BALDEV RAM Vs. AJMER SINGH
LAWS(P&H)-2014-7-442
HIGH COURT OF PUNJAB AND HARYANA
Decided on July 17,2014

BALDEV RAM Appellant
VERSUS
AJMER SINGH Respondents

JUDGEMENT

Mahesh Grover, J. - (1.) THERE is no representation on behalf of the respondent. The petitioner/landlord impugns the orders of learned Rent Controller dated 7.9.2000 and that of the Appellate Court dated 25.2.2002. The petitioner who sought the eviction of the respondent -tenant from the demised premises which is a shop on the ground of personal necessity and non payment of rent and house tax. The only surviving question which remains to be adjudicated and was done so by the learned Rent Controller and the Appellate Court was the issue of personal necessity pleaded by the petitioner. The petitioner had set up a plea that he required the premises to set up a business for his son. Both the Rent Controller and the Appellate Court dismissed the petition essentially on the ground that since there was another shop available with the petitioner whose tenant had abdicated the premises and left it locked and the petitioner not having initiated proceedings against the said tenant, there was a presumption that the need was not bona fide.

┄┄┄┄┄┄

Answer these questions about the judgment:
(a) Which court decided the case, and on what date?
(b) For what purpose did the petitioner say he required the premises?
(c) On what date was the Appellate Court's order passed?
The lines after this point are separate material with no connection to the judgment.

## SUPPLIED INFORMATION

┄┄┄┄┄┄

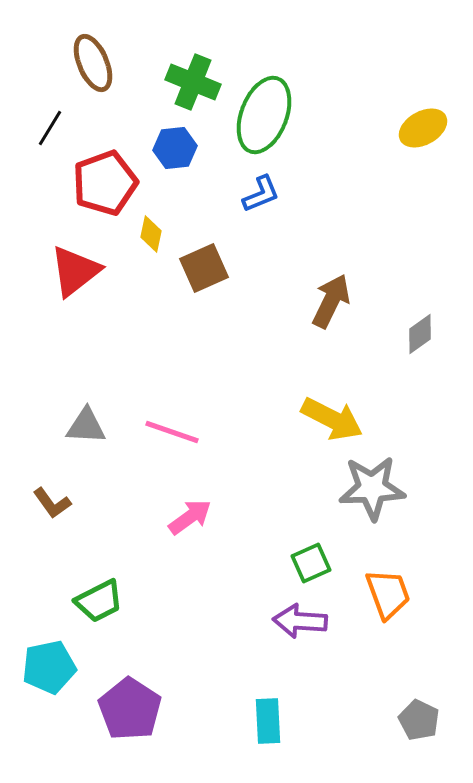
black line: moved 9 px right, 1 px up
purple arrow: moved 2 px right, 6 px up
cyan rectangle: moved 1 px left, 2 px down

┄┄┄┄┄┄

## RESULT OF THE EXERCISE
(a) The High Court of Punjab and Haryana, on July 17, 2014.
(b) To set up a business for his son.
(c) 25.2.2002.